For European organizations using Neo4j databases, this vulnerability poses a risk of unauthorized information disclosure through local log files. Attackers or malicious insiders with access to the system and the ability to run queries can extract sensitive data from error messages logged in plaintext. This can lead to leakage of confidential business information, personally identifiable information (PII), or intellectual property, depending on the nature of the queries and data stored. The impact is particularly significant for sectors with strict data protection regulations such as GDPR, where unauthorized data exposure can result in regulatory penalties and reputational damage. Additionally, organizations relying on Neo4j for critical infrastructure or sensitive analytics may face increased risk of data breaches or competitive intelligence gathering. Since exploitation requires local access and query execution rights, the threat is more relevant in environments with multiple users or less restrictive access controls. The medium severity rating reflects the moderate risk, but the potential for sensitive data leakage warrants prompt remediation.
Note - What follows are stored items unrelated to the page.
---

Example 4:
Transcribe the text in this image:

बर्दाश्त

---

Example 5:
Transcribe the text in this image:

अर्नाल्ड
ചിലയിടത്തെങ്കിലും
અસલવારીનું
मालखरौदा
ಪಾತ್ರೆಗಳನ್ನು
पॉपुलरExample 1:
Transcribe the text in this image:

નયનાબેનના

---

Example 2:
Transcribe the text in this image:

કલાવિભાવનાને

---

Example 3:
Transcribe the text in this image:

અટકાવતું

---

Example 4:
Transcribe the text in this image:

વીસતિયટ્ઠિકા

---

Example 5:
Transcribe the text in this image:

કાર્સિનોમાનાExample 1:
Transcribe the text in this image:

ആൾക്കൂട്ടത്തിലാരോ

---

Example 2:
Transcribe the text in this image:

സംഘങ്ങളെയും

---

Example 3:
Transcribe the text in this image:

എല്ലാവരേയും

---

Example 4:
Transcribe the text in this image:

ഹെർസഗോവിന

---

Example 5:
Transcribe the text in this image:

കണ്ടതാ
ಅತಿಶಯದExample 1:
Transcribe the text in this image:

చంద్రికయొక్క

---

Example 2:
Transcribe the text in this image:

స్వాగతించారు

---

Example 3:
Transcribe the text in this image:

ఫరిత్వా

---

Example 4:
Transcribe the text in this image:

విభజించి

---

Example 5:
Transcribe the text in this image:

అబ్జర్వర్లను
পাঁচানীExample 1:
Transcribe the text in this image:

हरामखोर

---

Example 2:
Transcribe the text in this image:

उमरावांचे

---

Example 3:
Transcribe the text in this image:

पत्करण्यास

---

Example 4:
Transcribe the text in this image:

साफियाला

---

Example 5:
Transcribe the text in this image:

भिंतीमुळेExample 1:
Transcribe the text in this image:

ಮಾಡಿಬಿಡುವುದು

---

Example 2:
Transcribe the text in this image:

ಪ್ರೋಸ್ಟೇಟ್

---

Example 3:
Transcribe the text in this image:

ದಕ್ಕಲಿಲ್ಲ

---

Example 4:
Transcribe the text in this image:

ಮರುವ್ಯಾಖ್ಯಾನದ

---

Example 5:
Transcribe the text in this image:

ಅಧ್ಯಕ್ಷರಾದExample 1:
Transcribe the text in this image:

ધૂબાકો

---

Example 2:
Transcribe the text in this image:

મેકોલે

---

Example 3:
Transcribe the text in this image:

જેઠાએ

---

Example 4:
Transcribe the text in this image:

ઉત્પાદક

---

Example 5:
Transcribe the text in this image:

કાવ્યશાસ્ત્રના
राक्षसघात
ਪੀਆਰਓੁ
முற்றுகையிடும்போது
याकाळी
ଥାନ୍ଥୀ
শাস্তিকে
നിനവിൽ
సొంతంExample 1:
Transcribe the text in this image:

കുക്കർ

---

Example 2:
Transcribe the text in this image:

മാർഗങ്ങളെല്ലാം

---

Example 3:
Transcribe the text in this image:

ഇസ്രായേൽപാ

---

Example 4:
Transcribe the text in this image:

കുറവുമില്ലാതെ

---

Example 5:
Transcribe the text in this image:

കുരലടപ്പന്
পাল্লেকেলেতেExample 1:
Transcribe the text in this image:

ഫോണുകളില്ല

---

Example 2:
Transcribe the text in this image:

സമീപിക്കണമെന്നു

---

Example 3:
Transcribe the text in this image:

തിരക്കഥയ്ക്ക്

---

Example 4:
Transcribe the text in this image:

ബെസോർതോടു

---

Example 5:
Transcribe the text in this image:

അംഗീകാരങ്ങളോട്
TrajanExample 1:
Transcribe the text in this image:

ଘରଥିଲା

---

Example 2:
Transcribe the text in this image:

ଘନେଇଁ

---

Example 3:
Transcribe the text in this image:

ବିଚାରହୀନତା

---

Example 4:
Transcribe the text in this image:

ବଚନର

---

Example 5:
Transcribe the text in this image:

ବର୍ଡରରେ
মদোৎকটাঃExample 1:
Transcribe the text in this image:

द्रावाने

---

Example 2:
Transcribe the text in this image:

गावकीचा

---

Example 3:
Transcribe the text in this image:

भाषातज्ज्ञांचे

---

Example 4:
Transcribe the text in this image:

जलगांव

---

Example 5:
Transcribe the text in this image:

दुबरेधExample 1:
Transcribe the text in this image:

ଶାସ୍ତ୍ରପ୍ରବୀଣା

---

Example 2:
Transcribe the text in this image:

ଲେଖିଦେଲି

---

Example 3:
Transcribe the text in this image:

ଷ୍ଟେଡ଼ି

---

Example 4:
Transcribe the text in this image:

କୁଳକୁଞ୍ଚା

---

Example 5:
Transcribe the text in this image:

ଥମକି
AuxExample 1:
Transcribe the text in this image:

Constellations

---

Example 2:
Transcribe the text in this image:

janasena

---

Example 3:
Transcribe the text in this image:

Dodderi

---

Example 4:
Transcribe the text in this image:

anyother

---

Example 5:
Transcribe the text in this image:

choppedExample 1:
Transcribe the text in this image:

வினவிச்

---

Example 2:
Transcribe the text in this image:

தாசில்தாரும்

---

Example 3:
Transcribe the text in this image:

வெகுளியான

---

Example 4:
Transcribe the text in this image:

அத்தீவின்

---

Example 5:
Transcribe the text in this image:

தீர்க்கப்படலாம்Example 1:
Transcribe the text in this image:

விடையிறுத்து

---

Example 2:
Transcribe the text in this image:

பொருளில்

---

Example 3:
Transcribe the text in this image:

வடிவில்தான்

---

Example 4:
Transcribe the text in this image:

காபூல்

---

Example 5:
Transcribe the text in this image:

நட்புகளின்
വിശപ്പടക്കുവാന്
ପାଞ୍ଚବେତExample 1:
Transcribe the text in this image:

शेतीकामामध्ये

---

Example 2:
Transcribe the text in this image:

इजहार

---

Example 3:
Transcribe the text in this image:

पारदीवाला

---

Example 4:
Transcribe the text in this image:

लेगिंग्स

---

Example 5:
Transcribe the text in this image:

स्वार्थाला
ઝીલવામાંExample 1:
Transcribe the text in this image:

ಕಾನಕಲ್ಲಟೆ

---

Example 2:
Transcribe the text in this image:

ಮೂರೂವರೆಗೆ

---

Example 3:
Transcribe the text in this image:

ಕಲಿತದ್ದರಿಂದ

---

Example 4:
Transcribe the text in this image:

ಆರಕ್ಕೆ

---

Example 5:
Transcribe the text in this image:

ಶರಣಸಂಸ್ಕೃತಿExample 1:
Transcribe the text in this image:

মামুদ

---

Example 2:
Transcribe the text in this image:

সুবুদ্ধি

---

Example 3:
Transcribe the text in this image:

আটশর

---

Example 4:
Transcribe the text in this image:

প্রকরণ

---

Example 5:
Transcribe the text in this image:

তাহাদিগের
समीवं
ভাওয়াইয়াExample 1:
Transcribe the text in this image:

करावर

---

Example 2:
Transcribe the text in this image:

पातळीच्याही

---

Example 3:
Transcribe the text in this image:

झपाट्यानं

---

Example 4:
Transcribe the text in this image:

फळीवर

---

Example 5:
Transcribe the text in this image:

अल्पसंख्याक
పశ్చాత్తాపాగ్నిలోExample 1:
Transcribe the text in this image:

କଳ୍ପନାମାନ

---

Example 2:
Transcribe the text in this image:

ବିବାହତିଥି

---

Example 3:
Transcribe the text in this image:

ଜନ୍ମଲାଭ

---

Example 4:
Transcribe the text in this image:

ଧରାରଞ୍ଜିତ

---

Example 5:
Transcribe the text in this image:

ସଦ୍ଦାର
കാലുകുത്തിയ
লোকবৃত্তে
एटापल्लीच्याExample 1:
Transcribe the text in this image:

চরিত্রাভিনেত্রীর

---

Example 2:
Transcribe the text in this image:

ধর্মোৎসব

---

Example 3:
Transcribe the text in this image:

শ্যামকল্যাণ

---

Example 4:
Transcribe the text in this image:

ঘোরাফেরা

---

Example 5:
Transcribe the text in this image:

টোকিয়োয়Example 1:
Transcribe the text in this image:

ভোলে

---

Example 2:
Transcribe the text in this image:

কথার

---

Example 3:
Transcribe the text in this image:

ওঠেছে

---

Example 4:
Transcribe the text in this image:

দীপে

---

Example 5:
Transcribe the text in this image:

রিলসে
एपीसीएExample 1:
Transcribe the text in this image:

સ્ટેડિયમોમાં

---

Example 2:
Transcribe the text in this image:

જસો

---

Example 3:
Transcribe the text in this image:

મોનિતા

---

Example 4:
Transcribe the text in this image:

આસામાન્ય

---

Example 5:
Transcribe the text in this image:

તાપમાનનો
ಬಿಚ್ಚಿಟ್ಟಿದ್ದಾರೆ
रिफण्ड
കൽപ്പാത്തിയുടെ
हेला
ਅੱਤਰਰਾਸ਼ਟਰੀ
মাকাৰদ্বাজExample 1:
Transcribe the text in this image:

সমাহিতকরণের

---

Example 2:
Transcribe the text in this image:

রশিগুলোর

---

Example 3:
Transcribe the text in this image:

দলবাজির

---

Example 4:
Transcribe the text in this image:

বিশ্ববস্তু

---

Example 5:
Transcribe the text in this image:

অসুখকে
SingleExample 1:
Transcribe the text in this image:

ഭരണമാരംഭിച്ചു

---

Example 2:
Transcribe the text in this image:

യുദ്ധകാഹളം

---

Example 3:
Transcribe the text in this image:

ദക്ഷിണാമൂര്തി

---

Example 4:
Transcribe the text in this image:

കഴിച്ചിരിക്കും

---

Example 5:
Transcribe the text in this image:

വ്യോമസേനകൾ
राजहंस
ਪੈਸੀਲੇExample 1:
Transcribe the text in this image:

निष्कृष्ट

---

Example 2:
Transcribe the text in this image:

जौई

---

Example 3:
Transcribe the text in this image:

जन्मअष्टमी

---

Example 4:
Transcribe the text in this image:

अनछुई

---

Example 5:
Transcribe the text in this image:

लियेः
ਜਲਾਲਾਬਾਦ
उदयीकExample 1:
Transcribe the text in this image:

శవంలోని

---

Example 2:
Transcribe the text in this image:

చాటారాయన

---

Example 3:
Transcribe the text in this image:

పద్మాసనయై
To mitigate CVE-2026-1622, organizations should immediately upgrade Neo4j to versions 2026.01.3 or 5.26.21 where the vulnerability is fixed. After upgrading, enable the new configuration setting 'db.logs.query.obfuscate_errors' to ensure error messages in query logs are also obfuscated. Review and tighten permissions on local log files to restrict access only to trusted administrators and service accounts, minimizing the risk of unauthorized log file reading. Implement strict access controls and monitoring on systems hosting Neo4j to detect and prevent unauthorized query executions and local file access. Consider segregating duties so that users who can run queries do not have access to log files, reducing the attack surface. Regularly audit log files and access permissions to ensure compliance with security policies. Additionally, educate database administrators and users about the risks of sensitive data exposure through logs and encourage secure query practices to minimize error generation with sensitive literals.